Supplied entries:
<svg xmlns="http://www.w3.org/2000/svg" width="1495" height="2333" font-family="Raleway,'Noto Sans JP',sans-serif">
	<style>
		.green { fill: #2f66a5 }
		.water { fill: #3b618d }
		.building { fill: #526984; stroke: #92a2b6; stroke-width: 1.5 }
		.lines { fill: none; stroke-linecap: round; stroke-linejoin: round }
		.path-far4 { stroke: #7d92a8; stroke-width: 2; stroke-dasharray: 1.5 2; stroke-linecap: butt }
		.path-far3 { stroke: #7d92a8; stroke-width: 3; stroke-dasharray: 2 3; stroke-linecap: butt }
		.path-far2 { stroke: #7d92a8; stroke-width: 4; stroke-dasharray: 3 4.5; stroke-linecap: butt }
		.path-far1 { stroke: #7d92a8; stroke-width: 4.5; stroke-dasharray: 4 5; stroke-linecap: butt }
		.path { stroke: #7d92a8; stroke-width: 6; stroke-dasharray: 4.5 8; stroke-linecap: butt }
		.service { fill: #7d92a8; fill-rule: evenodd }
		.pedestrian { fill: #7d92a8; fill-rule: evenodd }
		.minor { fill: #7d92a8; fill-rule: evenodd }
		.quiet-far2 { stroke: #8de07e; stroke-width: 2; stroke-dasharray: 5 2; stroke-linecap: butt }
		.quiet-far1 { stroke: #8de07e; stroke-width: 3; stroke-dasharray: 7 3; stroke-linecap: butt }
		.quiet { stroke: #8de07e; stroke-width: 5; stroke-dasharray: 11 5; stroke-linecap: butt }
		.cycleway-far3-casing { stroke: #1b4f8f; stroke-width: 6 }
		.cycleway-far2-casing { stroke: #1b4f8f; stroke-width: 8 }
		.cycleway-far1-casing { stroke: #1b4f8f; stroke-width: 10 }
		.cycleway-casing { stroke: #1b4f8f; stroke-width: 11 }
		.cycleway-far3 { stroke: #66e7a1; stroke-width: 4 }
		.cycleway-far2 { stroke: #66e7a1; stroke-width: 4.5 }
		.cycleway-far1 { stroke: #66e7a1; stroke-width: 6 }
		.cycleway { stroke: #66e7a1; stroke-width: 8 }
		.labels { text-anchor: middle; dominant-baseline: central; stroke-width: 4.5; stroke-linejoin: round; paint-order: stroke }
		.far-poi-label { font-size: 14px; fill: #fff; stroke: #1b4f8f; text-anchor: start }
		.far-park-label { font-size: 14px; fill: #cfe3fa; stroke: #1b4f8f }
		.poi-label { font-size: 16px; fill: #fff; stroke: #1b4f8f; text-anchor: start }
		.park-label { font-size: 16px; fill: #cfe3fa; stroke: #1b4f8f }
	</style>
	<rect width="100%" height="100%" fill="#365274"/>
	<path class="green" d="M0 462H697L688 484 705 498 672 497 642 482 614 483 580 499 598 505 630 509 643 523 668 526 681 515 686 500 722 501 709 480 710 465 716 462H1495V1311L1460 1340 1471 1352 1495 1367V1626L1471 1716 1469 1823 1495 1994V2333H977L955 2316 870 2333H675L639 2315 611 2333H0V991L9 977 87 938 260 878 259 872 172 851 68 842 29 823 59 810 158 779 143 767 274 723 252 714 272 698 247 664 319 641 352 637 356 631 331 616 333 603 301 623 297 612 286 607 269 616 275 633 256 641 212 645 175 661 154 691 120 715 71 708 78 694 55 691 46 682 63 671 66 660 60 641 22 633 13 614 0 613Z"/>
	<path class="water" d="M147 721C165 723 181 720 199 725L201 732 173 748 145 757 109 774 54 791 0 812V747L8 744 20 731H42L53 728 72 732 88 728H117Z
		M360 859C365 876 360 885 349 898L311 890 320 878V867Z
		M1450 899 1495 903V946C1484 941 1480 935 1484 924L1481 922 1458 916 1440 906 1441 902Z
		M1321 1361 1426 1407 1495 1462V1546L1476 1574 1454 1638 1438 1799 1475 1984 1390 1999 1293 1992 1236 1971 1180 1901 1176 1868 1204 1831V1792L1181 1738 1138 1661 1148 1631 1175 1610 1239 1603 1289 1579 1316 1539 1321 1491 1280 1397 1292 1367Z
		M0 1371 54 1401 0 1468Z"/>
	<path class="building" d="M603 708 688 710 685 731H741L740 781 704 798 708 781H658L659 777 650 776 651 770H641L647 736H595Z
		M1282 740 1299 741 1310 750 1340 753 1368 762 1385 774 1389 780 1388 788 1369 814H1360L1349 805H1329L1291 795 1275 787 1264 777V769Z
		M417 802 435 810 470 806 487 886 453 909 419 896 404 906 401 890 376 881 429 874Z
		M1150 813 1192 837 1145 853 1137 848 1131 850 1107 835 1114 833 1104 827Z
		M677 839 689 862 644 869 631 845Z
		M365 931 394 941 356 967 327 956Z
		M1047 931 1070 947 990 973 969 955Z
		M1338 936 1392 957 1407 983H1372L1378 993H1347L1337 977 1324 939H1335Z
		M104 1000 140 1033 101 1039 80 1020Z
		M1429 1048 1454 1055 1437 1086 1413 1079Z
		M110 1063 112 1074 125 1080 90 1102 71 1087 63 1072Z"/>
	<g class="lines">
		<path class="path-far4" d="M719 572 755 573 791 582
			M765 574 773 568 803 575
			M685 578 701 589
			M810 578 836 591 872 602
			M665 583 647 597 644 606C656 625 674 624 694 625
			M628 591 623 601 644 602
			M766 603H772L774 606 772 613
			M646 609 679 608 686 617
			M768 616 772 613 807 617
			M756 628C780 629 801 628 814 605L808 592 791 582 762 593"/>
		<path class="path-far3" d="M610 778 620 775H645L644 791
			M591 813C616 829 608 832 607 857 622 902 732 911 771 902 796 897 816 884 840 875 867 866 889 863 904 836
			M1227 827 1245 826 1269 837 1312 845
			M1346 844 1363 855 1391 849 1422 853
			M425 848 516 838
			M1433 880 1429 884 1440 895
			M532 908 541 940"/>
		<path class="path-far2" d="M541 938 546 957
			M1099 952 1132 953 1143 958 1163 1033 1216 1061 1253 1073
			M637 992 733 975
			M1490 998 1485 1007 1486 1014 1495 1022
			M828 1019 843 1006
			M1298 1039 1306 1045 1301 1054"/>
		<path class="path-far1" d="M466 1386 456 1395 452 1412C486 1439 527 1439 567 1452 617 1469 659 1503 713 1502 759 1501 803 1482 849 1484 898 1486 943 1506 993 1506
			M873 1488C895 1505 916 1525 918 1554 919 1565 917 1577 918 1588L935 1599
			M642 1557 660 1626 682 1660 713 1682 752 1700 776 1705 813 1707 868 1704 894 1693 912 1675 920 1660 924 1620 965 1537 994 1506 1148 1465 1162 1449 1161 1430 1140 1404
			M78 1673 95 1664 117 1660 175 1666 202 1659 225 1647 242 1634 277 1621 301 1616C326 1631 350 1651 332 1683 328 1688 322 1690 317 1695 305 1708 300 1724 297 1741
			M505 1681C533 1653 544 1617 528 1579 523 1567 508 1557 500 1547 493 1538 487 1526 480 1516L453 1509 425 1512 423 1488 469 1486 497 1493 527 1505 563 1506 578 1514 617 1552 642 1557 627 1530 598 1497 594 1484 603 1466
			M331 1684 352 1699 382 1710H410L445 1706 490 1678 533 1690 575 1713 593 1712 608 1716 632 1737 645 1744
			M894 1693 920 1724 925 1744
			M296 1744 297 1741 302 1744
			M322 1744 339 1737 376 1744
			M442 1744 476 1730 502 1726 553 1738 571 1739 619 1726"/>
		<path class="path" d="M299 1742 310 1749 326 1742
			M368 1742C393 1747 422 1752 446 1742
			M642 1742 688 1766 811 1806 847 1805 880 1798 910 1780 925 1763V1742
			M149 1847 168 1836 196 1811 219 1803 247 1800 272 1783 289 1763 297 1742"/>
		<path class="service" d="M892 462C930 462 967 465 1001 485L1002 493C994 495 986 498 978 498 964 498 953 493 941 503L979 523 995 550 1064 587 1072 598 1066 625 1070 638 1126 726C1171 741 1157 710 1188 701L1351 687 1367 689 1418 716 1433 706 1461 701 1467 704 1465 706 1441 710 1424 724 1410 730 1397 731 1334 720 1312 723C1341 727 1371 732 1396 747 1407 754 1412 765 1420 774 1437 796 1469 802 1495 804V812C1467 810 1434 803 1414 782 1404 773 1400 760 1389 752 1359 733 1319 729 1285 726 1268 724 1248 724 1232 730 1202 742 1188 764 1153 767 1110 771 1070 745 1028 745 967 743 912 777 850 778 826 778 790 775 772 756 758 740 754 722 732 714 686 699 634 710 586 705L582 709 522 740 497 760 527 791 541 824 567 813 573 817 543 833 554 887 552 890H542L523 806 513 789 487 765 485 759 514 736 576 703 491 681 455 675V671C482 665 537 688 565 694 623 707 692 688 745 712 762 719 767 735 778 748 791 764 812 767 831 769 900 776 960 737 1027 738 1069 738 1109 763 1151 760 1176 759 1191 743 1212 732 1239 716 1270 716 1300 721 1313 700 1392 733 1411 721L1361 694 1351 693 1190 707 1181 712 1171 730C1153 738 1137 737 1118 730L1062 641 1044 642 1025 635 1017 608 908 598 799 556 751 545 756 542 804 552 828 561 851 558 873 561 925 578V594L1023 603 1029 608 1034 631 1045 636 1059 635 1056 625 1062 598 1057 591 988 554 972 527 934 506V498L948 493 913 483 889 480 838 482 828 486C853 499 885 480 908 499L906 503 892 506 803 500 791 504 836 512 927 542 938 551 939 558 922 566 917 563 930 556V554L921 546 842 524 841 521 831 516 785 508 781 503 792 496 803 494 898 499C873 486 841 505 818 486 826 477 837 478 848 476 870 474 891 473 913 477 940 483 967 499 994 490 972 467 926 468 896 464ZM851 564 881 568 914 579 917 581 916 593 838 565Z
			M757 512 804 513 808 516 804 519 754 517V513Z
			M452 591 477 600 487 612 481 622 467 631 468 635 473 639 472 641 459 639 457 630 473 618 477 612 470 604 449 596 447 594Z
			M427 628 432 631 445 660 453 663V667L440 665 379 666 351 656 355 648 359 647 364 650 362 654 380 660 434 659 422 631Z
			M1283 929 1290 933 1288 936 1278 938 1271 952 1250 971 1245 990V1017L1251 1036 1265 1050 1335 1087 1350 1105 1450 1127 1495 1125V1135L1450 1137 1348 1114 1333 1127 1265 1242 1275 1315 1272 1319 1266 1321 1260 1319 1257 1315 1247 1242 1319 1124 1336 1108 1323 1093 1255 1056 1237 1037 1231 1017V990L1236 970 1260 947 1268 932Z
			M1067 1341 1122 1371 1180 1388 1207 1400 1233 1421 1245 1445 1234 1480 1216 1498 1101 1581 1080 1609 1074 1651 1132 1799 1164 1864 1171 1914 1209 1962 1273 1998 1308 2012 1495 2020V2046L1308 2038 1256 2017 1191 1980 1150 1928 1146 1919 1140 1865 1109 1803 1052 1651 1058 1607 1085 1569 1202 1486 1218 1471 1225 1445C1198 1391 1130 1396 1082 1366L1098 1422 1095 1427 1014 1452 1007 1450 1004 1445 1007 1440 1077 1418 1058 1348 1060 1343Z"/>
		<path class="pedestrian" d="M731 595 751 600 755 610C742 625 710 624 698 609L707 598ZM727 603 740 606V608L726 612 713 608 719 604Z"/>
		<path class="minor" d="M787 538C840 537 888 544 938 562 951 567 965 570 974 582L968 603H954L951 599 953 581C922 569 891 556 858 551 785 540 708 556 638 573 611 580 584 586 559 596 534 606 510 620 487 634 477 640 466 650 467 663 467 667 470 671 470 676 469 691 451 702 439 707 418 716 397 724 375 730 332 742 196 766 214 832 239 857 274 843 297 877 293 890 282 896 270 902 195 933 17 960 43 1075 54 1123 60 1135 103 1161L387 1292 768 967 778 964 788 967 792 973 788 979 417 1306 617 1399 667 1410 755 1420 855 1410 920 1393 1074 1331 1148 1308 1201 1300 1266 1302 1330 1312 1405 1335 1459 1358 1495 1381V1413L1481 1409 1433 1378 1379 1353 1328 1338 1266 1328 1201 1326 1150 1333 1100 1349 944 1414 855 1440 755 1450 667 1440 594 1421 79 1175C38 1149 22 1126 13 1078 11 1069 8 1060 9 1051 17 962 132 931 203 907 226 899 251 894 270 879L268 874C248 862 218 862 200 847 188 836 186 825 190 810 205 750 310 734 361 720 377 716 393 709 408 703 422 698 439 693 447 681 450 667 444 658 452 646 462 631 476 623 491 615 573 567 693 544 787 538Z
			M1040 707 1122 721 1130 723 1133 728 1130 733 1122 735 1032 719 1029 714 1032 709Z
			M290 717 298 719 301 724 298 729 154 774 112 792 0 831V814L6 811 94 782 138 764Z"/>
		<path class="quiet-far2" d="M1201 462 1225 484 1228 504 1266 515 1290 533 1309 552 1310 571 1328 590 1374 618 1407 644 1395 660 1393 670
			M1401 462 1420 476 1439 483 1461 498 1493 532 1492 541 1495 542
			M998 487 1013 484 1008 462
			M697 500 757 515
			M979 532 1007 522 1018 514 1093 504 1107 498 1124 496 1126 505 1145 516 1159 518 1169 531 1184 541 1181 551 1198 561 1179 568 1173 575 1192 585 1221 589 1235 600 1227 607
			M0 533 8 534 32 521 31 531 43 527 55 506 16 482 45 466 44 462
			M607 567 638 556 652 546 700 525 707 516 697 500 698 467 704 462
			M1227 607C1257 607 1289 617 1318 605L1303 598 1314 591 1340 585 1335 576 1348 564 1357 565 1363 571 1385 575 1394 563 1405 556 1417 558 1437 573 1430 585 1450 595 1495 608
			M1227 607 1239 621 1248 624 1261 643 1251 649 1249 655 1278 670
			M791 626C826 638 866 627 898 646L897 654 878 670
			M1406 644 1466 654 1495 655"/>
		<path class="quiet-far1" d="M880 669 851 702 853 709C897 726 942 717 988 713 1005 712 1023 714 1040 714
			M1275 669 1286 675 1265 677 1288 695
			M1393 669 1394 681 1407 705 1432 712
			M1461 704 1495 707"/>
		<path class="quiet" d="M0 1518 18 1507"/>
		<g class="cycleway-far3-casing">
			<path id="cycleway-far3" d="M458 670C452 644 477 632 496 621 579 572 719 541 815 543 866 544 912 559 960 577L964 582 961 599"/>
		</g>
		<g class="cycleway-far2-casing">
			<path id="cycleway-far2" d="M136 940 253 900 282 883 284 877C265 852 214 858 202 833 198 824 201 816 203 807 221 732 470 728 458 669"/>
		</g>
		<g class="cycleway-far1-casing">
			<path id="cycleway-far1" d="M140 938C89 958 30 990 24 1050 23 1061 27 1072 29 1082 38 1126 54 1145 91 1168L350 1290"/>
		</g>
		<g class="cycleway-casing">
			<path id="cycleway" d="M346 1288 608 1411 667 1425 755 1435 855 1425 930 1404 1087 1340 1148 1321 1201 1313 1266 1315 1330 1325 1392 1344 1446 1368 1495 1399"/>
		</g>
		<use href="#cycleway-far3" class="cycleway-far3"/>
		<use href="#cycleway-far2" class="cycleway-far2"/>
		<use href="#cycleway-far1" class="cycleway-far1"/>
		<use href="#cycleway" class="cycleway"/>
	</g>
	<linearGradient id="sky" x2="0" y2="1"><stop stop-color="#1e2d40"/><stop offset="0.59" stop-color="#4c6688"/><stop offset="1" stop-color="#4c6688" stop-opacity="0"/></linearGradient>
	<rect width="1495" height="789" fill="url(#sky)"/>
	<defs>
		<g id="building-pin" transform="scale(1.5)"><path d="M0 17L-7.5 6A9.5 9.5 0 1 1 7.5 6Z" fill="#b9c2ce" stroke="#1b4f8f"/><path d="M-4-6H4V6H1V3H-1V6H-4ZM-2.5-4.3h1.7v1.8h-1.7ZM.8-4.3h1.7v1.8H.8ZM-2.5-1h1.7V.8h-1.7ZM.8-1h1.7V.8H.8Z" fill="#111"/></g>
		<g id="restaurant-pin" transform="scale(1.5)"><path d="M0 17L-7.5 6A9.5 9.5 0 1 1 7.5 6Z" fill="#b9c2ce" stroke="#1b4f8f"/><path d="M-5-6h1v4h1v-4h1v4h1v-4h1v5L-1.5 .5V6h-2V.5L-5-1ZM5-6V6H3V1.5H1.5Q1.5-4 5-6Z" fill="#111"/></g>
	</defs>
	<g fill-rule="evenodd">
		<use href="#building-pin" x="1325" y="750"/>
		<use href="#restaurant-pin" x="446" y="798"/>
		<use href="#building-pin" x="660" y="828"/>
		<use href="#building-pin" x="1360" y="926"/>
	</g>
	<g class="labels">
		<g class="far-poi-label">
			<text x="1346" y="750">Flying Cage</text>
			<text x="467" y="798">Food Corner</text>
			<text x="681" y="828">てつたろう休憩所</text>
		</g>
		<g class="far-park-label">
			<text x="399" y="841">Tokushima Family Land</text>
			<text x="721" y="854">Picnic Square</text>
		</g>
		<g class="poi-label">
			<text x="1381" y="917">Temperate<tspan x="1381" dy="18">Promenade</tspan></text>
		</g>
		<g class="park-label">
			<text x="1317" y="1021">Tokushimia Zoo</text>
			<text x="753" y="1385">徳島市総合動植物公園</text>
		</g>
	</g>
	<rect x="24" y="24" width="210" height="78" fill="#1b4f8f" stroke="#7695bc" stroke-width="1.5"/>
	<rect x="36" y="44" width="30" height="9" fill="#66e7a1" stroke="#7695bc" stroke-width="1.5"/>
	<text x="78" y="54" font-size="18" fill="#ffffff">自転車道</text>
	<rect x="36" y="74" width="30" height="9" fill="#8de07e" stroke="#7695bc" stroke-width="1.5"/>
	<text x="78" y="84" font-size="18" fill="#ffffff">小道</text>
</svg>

Assignment: The answer is every line in the data where the word "lines" appears.

Task result:
		.lines { fill: none; stroke-linecap: round; stroke-linejoin: round }
	<g class="lines">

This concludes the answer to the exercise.